Die Autoren Katharina Knuth und Eric Heymann resümieren: „Der Umstieg auf Elektromobilität leistet einen Beitrag für den Klimaschutz. Dieser wird durch technischen Fortschritt und Größenvorteile in der Produktion künftig noch größer werden. Vorerst ist der Klimaeffekt aber noch klein und teuer erkauft. Die CO2-Vermeidungskosten können die Schwelle von EUR 1.000 pro Tonne übersteigen.“

Er bemängelt auch: „Beim Blick auf die fiskalischen Effekte ist ferner die soziale Schieflage problematisch.

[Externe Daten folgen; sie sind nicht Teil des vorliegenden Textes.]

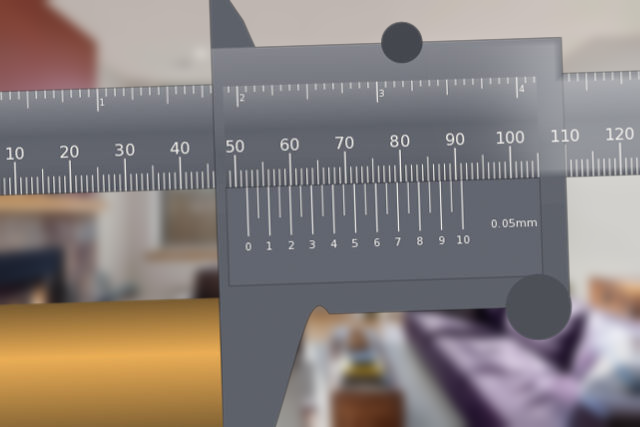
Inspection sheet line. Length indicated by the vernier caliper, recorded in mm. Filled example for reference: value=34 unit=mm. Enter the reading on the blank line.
value=52.0 unit=mm
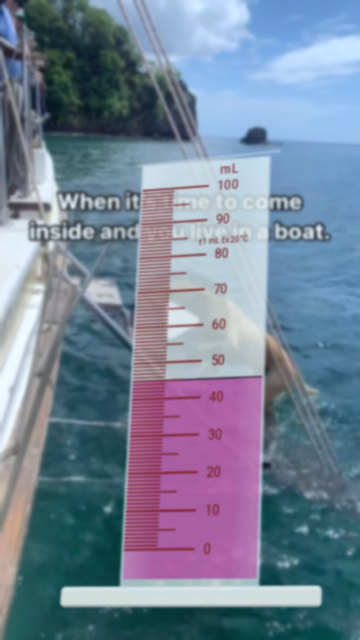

Besserverdiener profitieren aktuell nämlich am meisten von den Fördermaßnahmen, während Geringverdiener (mit eigenem Auto) gemessen an ihrem verfügbaren Einkommen einen recht hohen Teil der Fördermaßnahmen zahlen.“

Nehmen wir also die Berechnung des Umweltbundesamts: Tempo 130 bringt (kostenlos) eine Ersparnis von 1,9 Millionen Tonnen CO2 Äquivalenten – pro Jahr. Die gleichen 1,9 Millionen Tonnen über die Förderung der Elektromobilität einzusparen, kostet derzeit mithin 1,9 Milliarden Euro an Fördermitteln – pro Jahr. Diese gibt die Politik gerne aus – vermutlich auf Pump. Den kostenlosen Schritt mit gleichem Effekt scheut sie jedoch zu gehen. So sieht Politik auf Kosten der zukünftigen Generationen aus.